Images with bounding boxes:
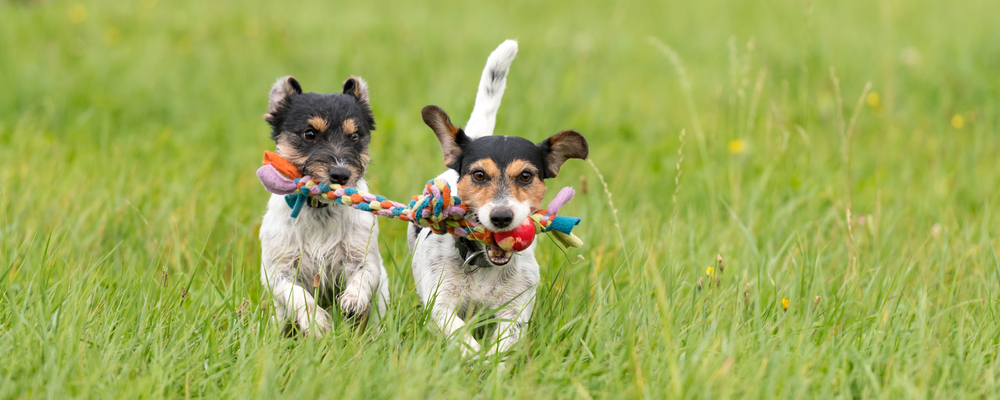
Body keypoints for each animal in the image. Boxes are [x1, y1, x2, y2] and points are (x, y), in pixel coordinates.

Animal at [260, 75, 388, 338]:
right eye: (309, 134)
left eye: (355, 136)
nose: (340, 174)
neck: (320, 209)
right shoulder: (278, 270)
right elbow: (299, 296)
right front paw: (318, 322)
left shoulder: (363, 258)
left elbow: (364, 277)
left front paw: (353, 300)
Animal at [410, 39, 588, 360]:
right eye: (479, 175)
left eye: (526, 176)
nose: (502, 217)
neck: (484, 265)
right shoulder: (440, 304)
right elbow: (460, 334)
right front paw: (475, 359)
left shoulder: (515, 308)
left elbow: (504, 342)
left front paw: (492, 363)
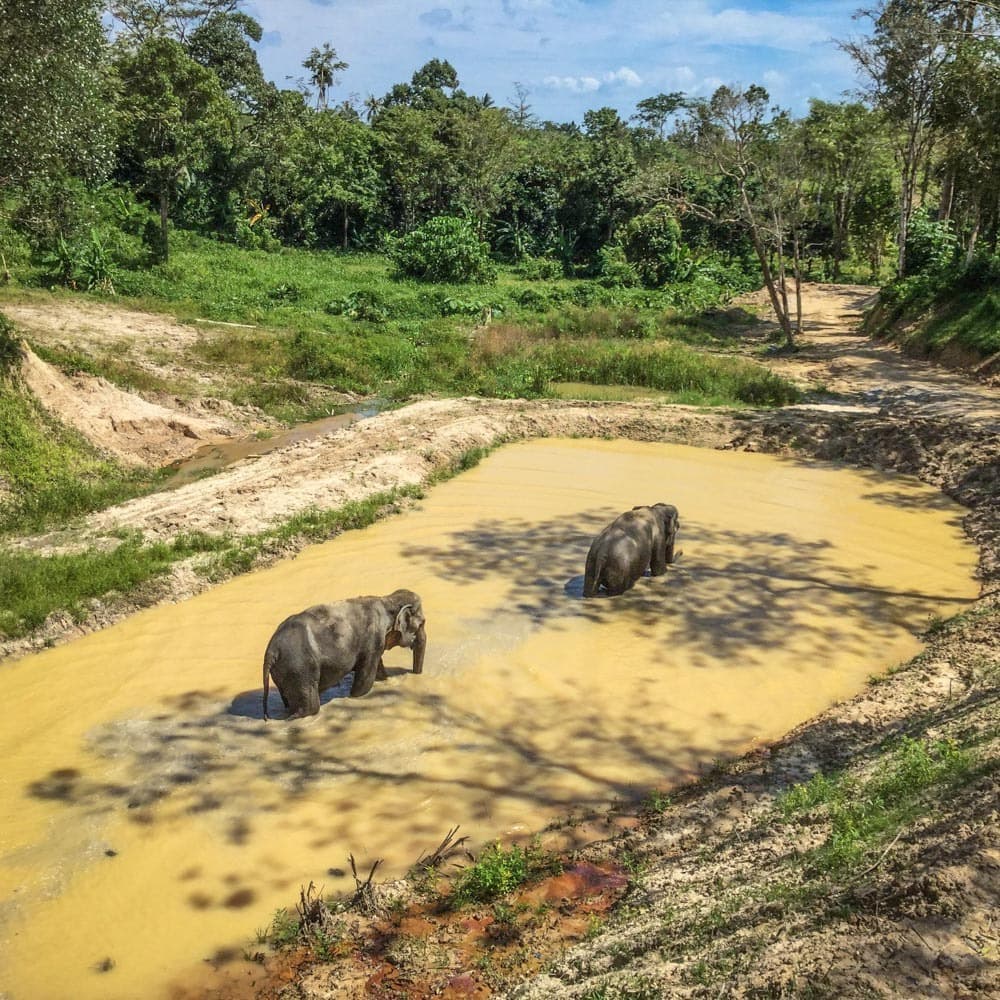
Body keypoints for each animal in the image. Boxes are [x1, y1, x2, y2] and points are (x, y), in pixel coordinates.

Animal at [262, 589, 426, 720]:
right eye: (423, 623)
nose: (414, 674)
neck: (387, 600)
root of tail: (271, 651)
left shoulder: (375, 644)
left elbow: (378, 670)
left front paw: (385, 680)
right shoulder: (372, 641)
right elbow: (365, 680)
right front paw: (355, 696)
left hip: (285, 672)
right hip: (299, 668)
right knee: (311, 707)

Task brief ▸ Without the pictures, repeat every record above exactly as written.

Written answer ▸
Body keypoints for each animal in the image. Boxes are [x1, y1, x2, y2] and points are (x, y), in pixel coordinates.

Animal at [260, 75, 388, 338]:
right eye: (309, 134)
left eye: (355, 136)
nose: (340, 174)
neck: (320, 209)
right shoulder: (278, 270)
right elbow: (299, 296)
right front paw: (318, 322)
left shoulder: (363, 258)
left elbow: (364, 277)
left front paw: (353, 300)
Animal at [410, 39, 588, 360]:
right eye: (479, 175)
left eye: (526, 176)
nose: (502, 217)
neck: (484, 265)
right shoulder: (440, 304)
right elbow: (460, 334)
right front paw: (475, 359)
left shoulder: (515, 308)
left elbow: (504, 342)
left front paw: (492, 363)
Body keypoints for each animal in the image. Boxes are [x1, y1, x2, y2] and points are (x, y), in pixel coordinates.

Animal at [262, 589, 426, 720]:
right eye: (423, 623)
nose: (414, 674)
neck: (387, 600)
root of tail: (271, 651)
left shoulder: (375, 644)
left elbow: (378, 670)
left front paw: (385, 680)
right shoulder: (372, 641)
right elbow: (365, 680)
right front paw: (355, 696)
left hip: (285, 672)
right hip: (299, 668)
right knee: (311, 707)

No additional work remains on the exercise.